===== Text segment =====
The Detector is used to apply error detection algorithms to a time series and optionally contains a ‘truth’ series, to which the error detection result can be compared. An example of a ‘truth’ series is a manually validated time series. Custom error detection algorithms can be defined using the RuleSet object.

Parameters:
  • series (pd.Series or pd.DataFrame) – time series to check

  • truth (pd.Series or pd.DataFrame, optional) – series that represents the ‘truth’, i.e. a benchmark to which the error detection result can be compared, by default None

Examples

Given a time series ‘series’ and some ruleset ‘rset’:

>>> d = Detector(series)
>>> d.apply_ruleset(rset)
>>> d.plot_overview()

See also

traval.RuleSet

object for defining detection algorithms

static _validate_input_series(series)[source]

Internal method for checking type and dtype of series.

Parameters:

series (object) – time series to check, must be pd.Series or pd.DataFrame. Datatype of series or first column of DataFrame must be float.

Raises:

TypeError – if series or dtype of series does not comply

apply_ruleset(ruleset, compare=True)[source]

Apply RuleSet to series.

Parameters:
  • ruleset (traval.RuleSet) – RuleSet object containing detection rules

  • compare (bool or list of int, optional) – if True, compare all results to original series and store in dictionary under comparisons attribute, default is True. If False, do not store comparisons. If list of int, store only those step numbers as comparisons. Note: value of -1 refers to last step for convenience.

See also

traval.RuleSet

object for defining detection algorithms

confusion_matrix(steps=None, truth=None)[source]

Calculate confusion matrix stats for detection rules.

Note: the calculated statistics per rule contain overlapping counts, i.e. multiple rules can mark the same observatin as suspect.

Parameters:
  • steps (int, list of int or None, optional) – steps for which to calculate confusion matrix statistics, by default None which uses all steps.

  • truth (pd.Series or pd.DataFrame, optional) – series representing the “truth”, i.e. a benchmark to which the resulting series is compared. By default None, which uses the stored truth series. Argument is included so a different truth can be passed.
=====
§ Exercise instructions
• 1. Reproduce the part of the Detector documentation from "series (object) –" up to and including "step for convenience.".
• 2. Answer these questions from the Detector documentation:
(a) What is the default value of the compare parameter of apply_ruleset?
(b) Which error does _validate_input_series raise when the series or its dtype does not comply?
(c) Which steps does confusion_matrix use when steps is left at None?
===== Supplied material =====
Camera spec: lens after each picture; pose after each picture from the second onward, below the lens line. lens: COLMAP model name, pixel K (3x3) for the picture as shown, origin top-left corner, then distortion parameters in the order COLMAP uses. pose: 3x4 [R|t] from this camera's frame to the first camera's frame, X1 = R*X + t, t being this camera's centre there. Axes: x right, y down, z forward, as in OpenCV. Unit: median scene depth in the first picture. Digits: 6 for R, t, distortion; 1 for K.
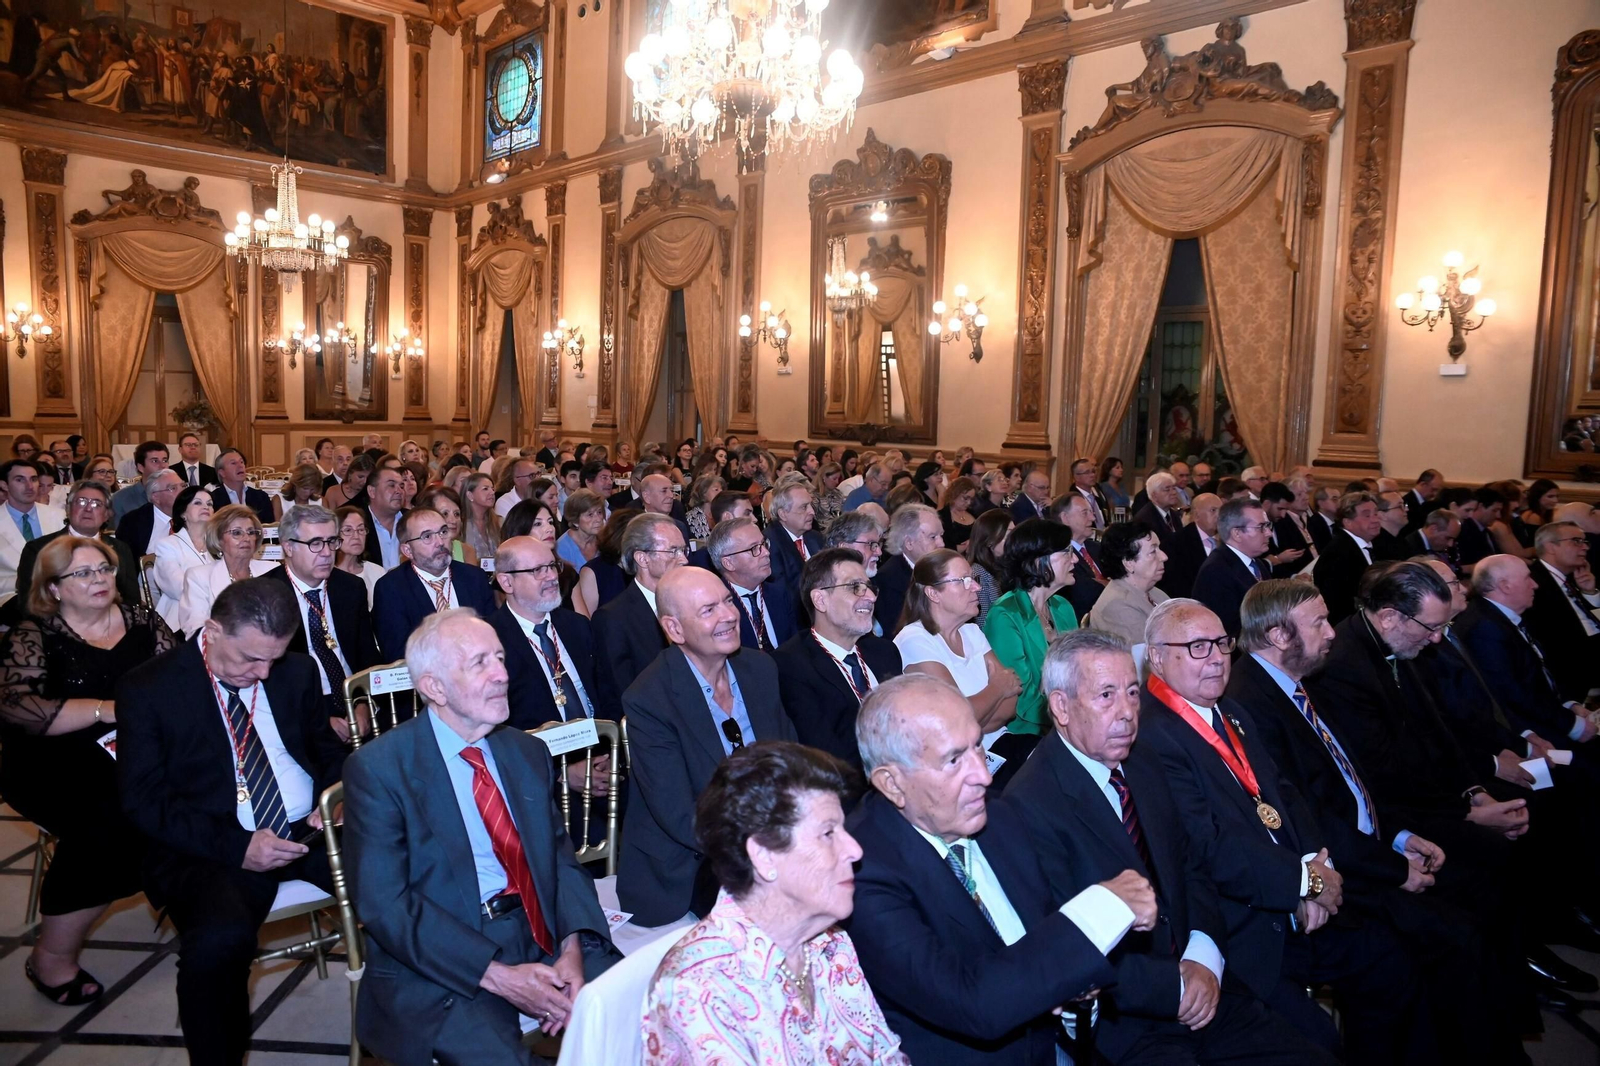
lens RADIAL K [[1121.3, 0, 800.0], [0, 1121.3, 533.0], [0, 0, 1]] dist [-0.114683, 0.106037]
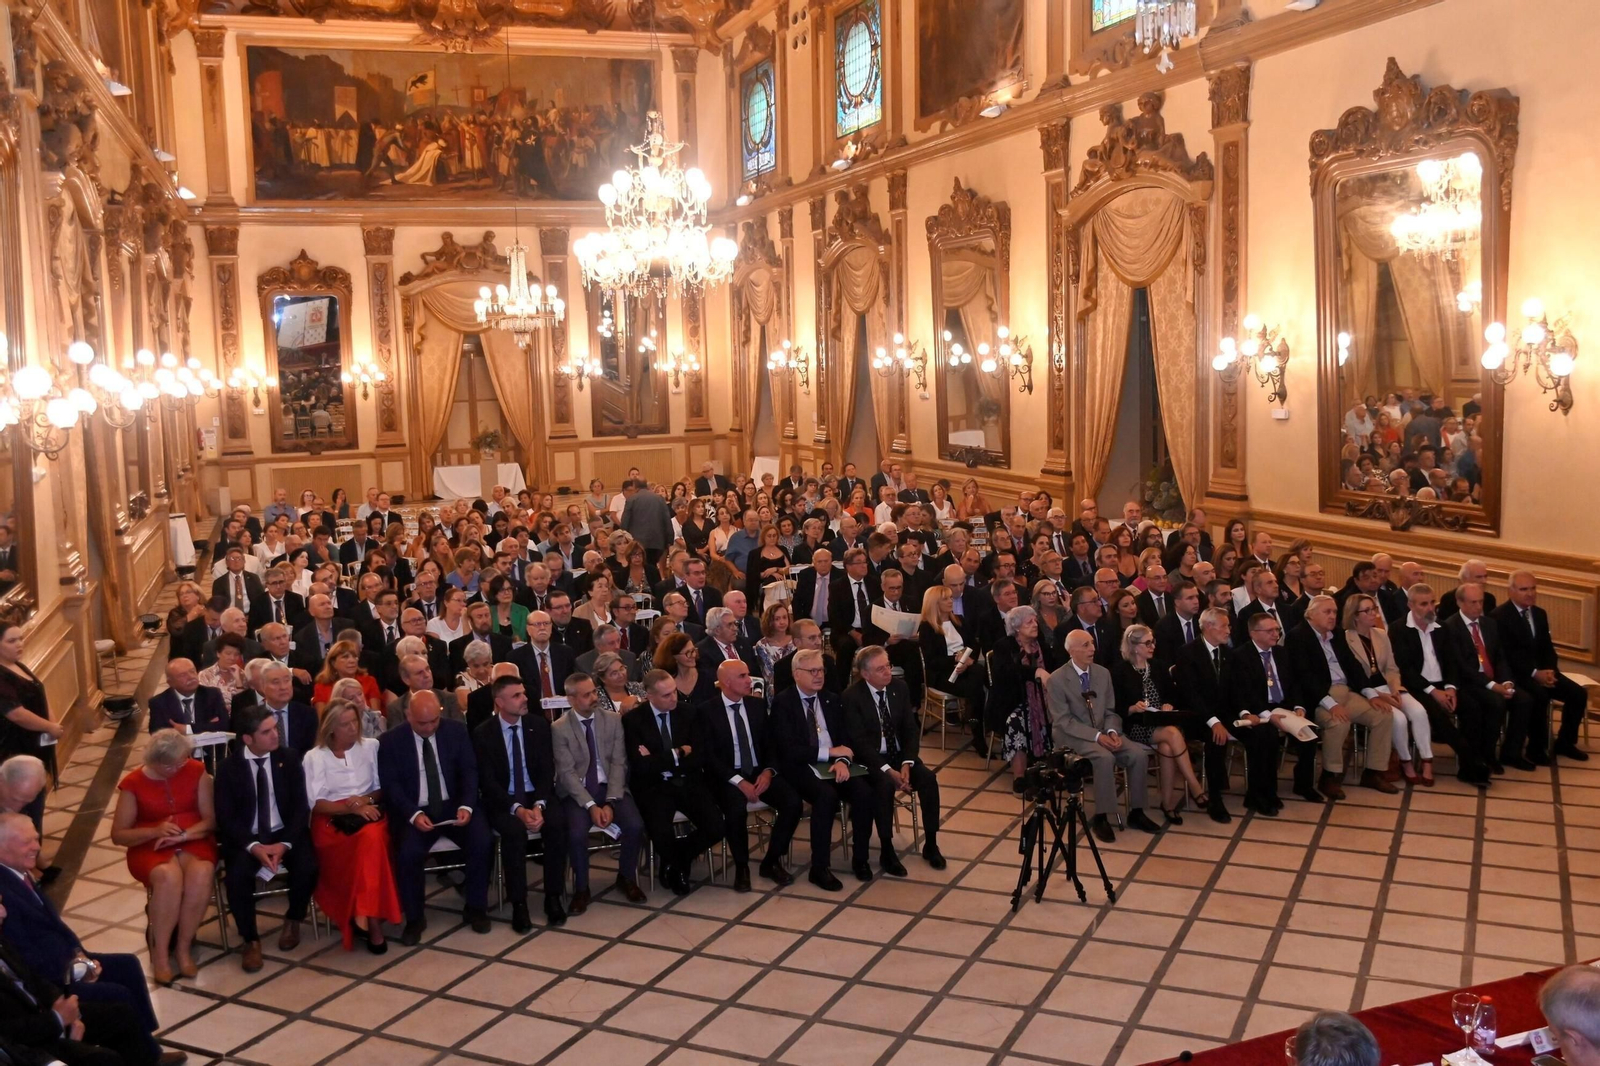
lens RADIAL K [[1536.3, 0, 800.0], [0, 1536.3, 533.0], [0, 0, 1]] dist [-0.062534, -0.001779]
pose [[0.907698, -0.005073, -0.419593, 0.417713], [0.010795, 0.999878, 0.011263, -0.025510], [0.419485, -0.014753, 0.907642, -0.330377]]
=====
§ Response list
• 1.
series (object) – time series to check, must be pd.Series or pd.DataFrame. Datatype of series or first column of DataFrame must be float.

Raises:

TypeError – if series or dtype of series does not comply

apply_ruleset(ruleset, compare=True)[source]

Apply RuleSet to series.

Parameters:
  • ruleset (traval.RuleSet) – RuleSet object containing detection rules

  • compare (bool or list of int, optional) – if True, compare all results to original series and store in dictionary under comparisons attribute, default is True. If False, do not store comparisons. If list of int, store only those step numbers as comparisons. Note: value of -1 refers to last step for convenience.

• 2.
(a) True
(b) TypeError
(c) All steps